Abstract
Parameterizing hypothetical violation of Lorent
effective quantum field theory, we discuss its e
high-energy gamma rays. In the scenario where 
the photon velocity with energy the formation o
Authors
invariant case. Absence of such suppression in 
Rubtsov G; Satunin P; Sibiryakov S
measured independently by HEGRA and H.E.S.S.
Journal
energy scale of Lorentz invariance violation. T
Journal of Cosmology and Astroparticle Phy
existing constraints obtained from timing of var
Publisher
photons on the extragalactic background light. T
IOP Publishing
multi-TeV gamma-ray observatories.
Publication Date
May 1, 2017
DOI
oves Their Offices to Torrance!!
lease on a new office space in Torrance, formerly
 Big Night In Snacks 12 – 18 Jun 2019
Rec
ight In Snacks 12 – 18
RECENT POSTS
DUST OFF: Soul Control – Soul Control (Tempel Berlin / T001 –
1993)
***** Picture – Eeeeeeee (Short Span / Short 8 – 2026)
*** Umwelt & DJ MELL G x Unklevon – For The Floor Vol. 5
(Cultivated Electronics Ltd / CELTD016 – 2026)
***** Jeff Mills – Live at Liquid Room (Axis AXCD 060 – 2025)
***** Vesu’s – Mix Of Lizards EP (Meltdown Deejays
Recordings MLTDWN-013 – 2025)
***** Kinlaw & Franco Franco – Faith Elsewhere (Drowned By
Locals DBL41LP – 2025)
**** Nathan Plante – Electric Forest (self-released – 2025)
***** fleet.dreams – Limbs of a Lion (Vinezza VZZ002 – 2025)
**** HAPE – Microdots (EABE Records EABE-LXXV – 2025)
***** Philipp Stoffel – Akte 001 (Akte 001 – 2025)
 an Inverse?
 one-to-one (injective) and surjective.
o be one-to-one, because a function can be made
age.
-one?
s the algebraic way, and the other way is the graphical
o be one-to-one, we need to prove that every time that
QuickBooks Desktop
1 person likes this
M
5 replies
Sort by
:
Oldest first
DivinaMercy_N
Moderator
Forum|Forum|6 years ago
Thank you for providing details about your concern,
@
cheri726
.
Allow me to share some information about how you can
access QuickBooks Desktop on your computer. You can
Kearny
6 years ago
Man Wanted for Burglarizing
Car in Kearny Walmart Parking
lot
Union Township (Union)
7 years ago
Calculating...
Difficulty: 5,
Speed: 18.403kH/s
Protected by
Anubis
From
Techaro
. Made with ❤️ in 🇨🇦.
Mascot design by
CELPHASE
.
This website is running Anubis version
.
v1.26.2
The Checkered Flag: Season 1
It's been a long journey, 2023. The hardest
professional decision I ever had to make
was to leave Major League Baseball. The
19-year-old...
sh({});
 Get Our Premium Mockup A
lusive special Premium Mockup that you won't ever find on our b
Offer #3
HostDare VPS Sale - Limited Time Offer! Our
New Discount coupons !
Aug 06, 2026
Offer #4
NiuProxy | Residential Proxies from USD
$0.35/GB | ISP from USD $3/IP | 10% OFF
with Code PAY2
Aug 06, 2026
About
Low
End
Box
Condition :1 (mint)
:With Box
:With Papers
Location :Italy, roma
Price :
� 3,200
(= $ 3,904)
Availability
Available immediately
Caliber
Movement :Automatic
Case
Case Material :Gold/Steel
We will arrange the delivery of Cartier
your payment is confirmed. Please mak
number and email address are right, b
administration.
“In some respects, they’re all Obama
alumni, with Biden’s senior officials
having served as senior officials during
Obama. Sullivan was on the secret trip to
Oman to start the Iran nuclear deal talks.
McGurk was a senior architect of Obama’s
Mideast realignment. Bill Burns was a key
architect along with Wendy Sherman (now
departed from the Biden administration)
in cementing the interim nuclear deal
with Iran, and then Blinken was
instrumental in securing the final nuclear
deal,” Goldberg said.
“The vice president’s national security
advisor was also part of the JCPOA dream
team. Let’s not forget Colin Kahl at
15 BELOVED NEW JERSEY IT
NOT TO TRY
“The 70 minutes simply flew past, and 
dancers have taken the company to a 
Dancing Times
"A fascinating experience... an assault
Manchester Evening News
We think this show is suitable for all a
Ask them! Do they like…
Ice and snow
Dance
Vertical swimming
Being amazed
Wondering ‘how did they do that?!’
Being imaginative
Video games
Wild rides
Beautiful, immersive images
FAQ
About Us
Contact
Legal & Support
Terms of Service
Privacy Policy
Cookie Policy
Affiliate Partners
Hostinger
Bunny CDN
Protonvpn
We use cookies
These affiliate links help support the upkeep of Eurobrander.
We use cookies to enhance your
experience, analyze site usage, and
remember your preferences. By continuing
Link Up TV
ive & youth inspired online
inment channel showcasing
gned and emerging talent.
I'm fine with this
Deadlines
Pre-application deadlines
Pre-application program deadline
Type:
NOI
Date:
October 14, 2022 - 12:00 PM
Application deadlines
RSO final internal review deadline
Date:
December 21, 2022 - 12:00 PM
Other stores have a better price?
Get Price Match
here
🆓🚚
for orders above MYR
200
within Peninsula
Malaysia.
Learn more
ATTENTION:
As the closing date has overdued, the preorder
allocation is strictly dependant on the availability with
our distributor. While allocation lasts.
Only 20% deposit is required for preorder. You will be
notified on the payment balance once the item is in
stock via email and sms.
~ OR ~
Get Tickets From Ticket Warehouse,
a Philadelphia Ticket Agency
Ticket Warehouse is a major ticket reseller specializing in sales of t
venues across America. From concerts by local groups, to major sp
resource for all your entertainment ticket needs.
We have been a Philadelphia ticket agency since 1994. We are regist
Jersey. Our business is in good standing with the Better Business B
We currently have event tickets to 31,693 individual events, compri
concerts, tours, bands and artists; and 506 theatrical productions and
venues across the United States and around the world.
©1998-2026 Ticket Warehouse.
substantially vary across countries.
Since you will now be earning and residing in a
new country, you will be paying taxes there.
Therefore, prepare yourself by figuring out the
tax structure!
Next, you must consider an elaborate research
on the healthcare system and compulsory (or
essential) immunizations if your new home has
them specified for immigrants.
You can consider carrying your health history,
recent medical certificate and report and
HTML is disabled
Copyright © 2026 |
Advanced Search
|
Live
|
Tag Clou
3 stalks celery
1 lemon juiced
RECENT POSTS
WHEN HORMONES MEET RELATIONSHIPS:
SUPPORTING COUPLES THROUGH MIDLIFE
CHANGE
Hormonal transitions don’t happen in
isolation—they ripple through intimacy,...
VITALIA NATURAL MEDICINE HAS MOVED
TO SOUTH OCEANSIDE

**WRITTEN TASK:**
Reproduce the text of all the entries above, switching each occurrence of "RECENT POSTS" to "LATEST POSTS" and leaving everything else unchanged.

**RESULT BELOW:**
Abstract
Parameterizing hypothetical violation of Lorent
effective quantum field theory, we discuss its e
high-energy gamma rays. In the scenario where 
the photon velocity with energy the formation o
Authors
invariant case. Absence of such suppression in 
Rubtsov G; Satunin P; Sibiryakov S
measured independently by HEGRA and H.E.S.S.
Journal
energy scale of Lorentz invariance violation. T
Journal of Cosmology and Astroparticle Phy
existing constraints obtained from timing of var
Publisher
photons on the extragalactic background light. T
IOP Publishing
multi-TeV gamma-ray observatories.
Publication Date
May 1, 2017
DOI
oves Their Offices to Torrance!!
lease on a new office space in Torrance, formerly
 Big Night In Snacks 12 – 18 Jun 2019
Rec
ight In Snacks 12 – 18
LATEST POSTS
DUST OFF: Soul Control – Soul Control (Tempel Berlin / T001 –
1993)
***** Picture – Eeeeeeee (Short Span / Short 8 – 2026)
*** Umwelt & DJ MELL G x Unklevon – For The Floor Vol. 5
(Cultivated Electronics Ltd / CELTD016 – 2026)
***** Jeff Mills – Live at Liquid Room (Axis AXCD 060 – 2025)
***** Vesu’s – Mix Of Lizards EP (Meltdown Deejays
Recordings MLTDWN-013 – 2025)
***** Kinlaw & Franco Franco – Faith Elsewhere (Drowned By
Locals DBL41LP – 2025)
**** Nathan Plante – Electric Forest (self-released – 2025)
***** fleet.dreams – Limbs of a Lion (Vinezza VZZ002 – 2025)
**** HAPE – Microdots (EABE Records EABE-LXXV – 2025)
***** Philipp Stoffel – Akte 001 (Akte 001 – 2025)
 an Inverse?
 one-to-one (injective) and surjective.
o be one-to-one, because a function can be made
age.
-one?
s the algebraic way, and the other way is the graphical
o be one-to-one, we need to prove that every time that
QuickBooks Desktop
1 person likes this
M
5 replies
Sort by
:
Oldest first
DivinaMercy_N
Moderator
Forum|Forum|6 years ago
Thank you for providing details about your concern,
@
cheri726
.
Allow me to share some information about how you can
access QuickBooks Desktop on your computer. You can
Kearny
6 years ago
Man Wanted for Burglarizing
Car in Kearny Walmart Parking
lot
Union Township (Union)
7 years ago
Calculating...
Difficulty: 5,
Speed: 18.403kH/s
Protected by
Anubis
From
Techaro
. Made with ❤️ in 🇨🇦.
Mascot design by
CELPHASE
.
This website is running Anubis version
.
v1.26.2
The Checkered Flag: Season 1
It's been a long journey, 2023. The hardest
professional decision I ever had to make
was to leave Major League Baseball. The
19-year-old...
sh({});
 Get Our Premium Mockup A
lusive special Premium Mockup that you won't ever find on our b
Offer #3
HostDare VPS Sale - Limited Time Offer! Our
New Discount coupons !
Aug 06, 2026
Offer #4
NiuProxy | Residential Proxies from USD
$0.35/GB | ISP from USD $3/IP | 10% OFF
with Code PAY2
Aug 06, 2026
About
Low
End
Box
Condition :1 (mint)
:With Box
:With Papers
Location :Italy, roma
Price :
� 3,200
(= $ 3,904)
Availability
Available immediately
Caliber
Movement :Automatic
Case
Case Material :Gold/Steel
We will arrange the delivery of Cartier
your payment is confirmed. Please mak
number and email address are right, b
administration.
“In some respects, they’re all Obama
alumni, with Biden’s senior officials
having served as senior officials during
Obama. Sullivan was on the secret trip to
Oman to start the Iran nuclear deal talks.
McGurk was a senior architect of Obama’s
Mideast realignment. Bill Burns was a key
architect along with Wendy Sherman (now
departed from the Biden administration)
in cementing the interim nuclear deal
with Iran, and then Blinken was
instrumental in securing the final nuclear
deal,” Goldberg said.
“The vice president’s national security
advisor was also part of the JCPOA dream
team. Let’s not forget Colin Kahl at
15 BELOVED NEW JERSEY IT
NOT TO TRY
“The 70 minutes simply flew past, and 
dancers have taken the company to a 
Dancing Times
"A fascinating experience... an assault
Manchester Evening News
We think this show is suitable for all a
Ask them! Do they like…
Ice and snow
Dance
Vertical swimming
Being amazed
Wondering ‘how did they do that?!’
Being imaginative
Video games
Wild rides
Beautiful, immersive images
FAQ
About Us
Contact
Legal & Support
Terms of Service
Privacy Policy
Cookie Policy
Affiliate Partners
Hostinger
Bunny CDN
Protonvpn
We use cookies
These affiliate links help support the upkeep of Eurobrander.
We use cookies to enhance your
experience, analyze site usage, and
remember your preferences. By continuing
Link Up TV
ive & youth inspired online
inment channel showcasing
gned and emerging talent.
I'm fine with this
Deadlines
Pre-application deadlines
Pre-application program deadline
Type:
NOI
Date:
October 14, 2022 - 12:00 PM
Application deadlines
RSO final internal review deadline
Date:
December 21, 2022 - 12:00 PM
Other stores have a better price?
Get Price Match
here
🆓🚚
for orders above MYR
200
within Peninsula
Malaysia.
Learn more
ATTENTION:
As the closing date has overdued, the preorder
allocation is strictly dependant on the availability with
our distributor. While allocation lasts.
Only 20% deposit is required for preorder. You will be
notified on the payment balance once the item is in
stock via email and sms.
~ OR ~
Get Tickets From Ticket Warehouse,
a Philadelphia Ticket Agency
Ticket Warehouse is a major ticket reseller specializing in sales of t
venues across America. From concerts by local groups, to major sp
resource for all your entertainment ticket needs.
We have been a Philadelphia ticket agency since 1994. We are regist
Jersey. Our business is in good standing with the Better Business B
We currently have event tickets to 31,693 individual events, compri
concerts, tours, bands and artists; and 506 theatrical productions and
venues across the United States and around the world.
©1998-2026 Ticket Warehouse.
substantially vary across countries.
Since you will now be earning and residing in a
new country, you will be paying taxes there.
Therefore, prepare yourself by figuring out the
tax structure!
Next, you must consider an elaborate research
on the healthcare system and compulsory (or
essential) immunizations if your new home has
them specified for immigrants.
You can consider carrying your health history,
recent medical certificate and report and
HTML is disabled
Copyright © 2026 |
Advanced Search
|
Live
|
Tag Clou
3 stalks celery
1 lemon juiced
LATEST POSTS
WHEN HORMONES MEET RELATIONSHIPS:
SUPPORTING COUPLES THROUGH MIDLIFE
CHANGE
Hormonal transitions don’t happen in
isolation—they ripple through intimacy,...
VITALIA NATURAL MEDICINE HAS MOVED
TO SOUTH OCEANSIDE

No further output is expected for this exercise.